Exercise instructions: Recast the text read from all of the records below as a single numbered list with one line per item, leaving out any blank lines. Omit the pictures from your answer.

Record extracts:
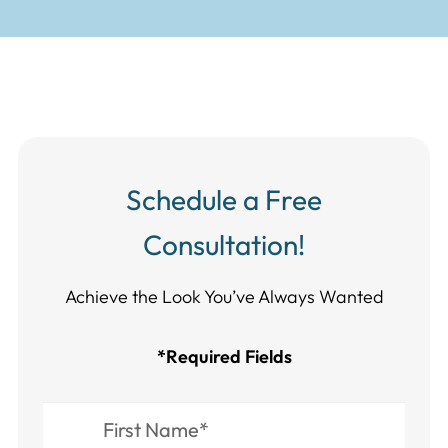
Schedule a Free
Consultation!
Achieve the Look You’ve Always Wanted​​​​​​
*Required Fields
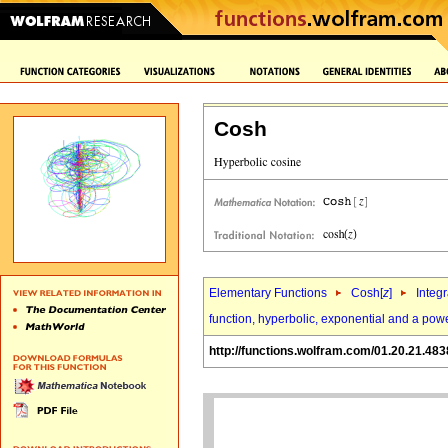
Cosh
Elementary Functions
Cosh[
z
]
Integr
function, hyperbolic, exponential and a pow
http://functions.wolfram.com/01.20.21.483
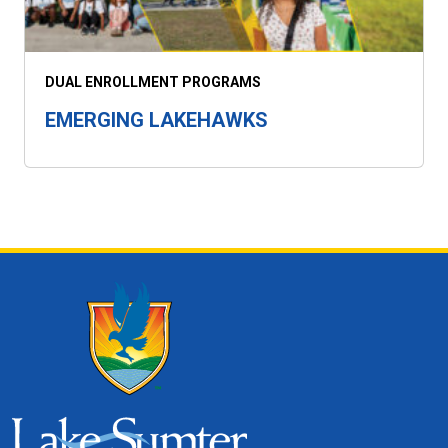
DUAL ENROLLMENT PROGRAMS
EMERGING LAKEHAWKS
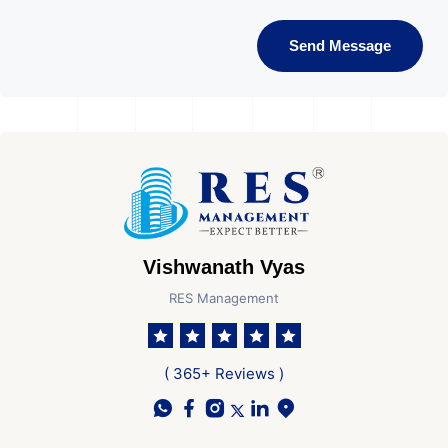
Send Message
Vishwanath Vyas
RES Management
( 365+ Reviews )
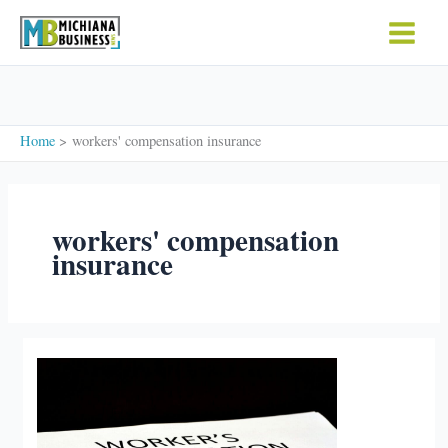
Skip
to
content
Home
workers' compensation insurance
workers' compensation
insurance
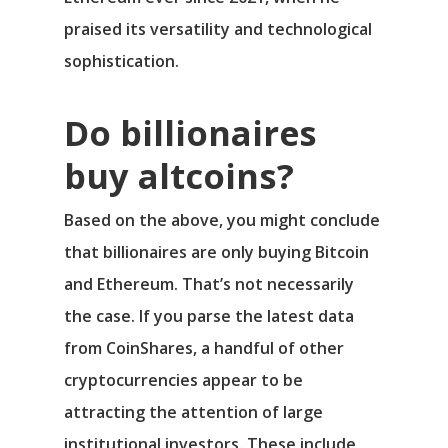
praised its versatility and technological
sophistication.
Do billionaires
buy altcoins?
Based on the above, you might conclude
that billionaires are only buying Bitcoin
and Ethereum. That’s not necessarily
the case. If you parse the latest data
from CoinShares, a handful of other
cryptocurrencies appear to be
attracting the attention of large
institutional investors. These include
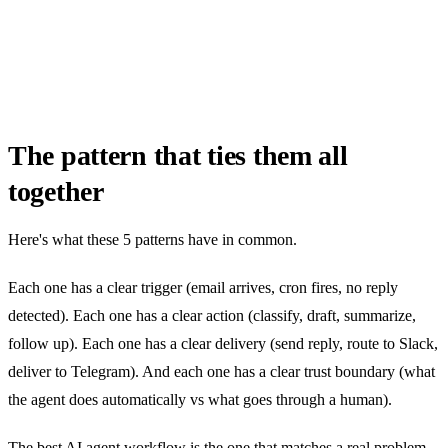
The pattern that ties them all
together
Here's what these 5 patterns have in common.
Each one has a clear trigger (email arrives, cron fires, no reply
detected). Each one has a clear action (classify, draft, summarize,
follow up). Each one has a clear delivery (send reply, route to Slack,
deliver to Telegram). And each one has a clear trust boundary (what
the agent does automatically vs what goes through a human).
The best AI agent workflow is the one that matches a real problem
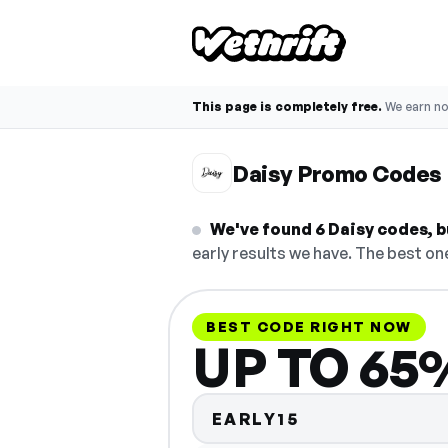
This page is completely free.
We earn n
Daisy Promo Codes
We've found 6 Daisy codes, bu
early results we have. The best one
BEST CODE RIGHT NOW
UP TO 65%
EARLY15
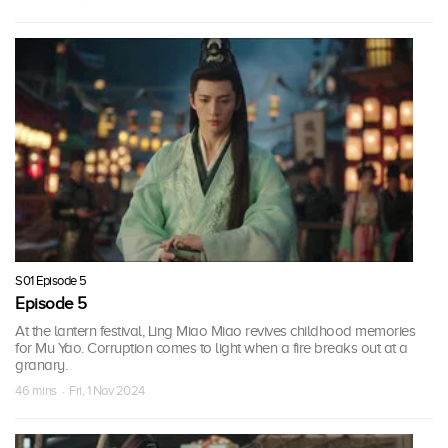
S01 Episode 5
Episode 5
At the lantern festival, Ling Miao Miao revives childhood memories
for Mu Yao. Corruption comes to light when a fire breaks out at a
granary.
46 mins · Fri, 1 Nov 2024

Answer area:
1. Schedule a Free
2. Consultation!
3. Achieve the Look You’ve Always Wanted​​​​​​
4. *Required Fields
5. Cosh
6. Elementary Functions
7. Cosh[
8. z
9. ]
10. Integr
11. function, hyperbolic, exponential and a pow
12. http://functions.wolfram.com/01.20.21.483
13. DUAL ENROLLMENT PROGRAMS
14. EMERGING LAKEHAWKS
15. Send Message
16. Vishwanath Vyas
17. RES Management
18. ( 365+ Reviews )
19. Skip
20. to
21. content
22. Home
23. workers' compensation insurance
24. workers' compensation
25. insurance
26. praised its versatility and technological
27. sophistication.
28. Do billionaires
29. buy altcoins?
30. Based on the above, you might conclude
31. that billionaires are only buying Bitcoin
32. and Ethereum. That’s not necessarily
33. the case. If you parse the latest data
34. from CoinShares, a handful of other
35. cryptocurrencies appear to be
36. attracting the attention of large
37. institutional investors. These include
38. The pattern that ties them all
39. together
40. Here's what these 5 patterns have in common.
41. Each one has a clear trigger (email arrives, cron fires, no reply
42. detected). Each one has a clear action (classify, draft, summarize,
43. follow up). Each one has a clear delivery (send reply, route to Slack,
44. deliver to Telegram). And each one has a clear trust boundary (what
45. the agent does automatically vs what goes through a human).
46. The best AI agent workflow is the one that matches a real problem
47. This page is completely free.
48. We earn n
49. Daisy Promo Codes
50. We've found 6 Daisy codes, bu
51. early results we have. The best one
52. BEST CODE RIGHT NOW
53. UP TO 65%
54. EARLY15
55. S01 Episode 5
56. Episode 5
57. At the lantern festival, Ling Miao Miao revives childhood memories
58. for Mu Yao. Corruption comes to light when a fire breaks out at a
59. granary.
60. 46 mins · Fri, 1 Nov 2024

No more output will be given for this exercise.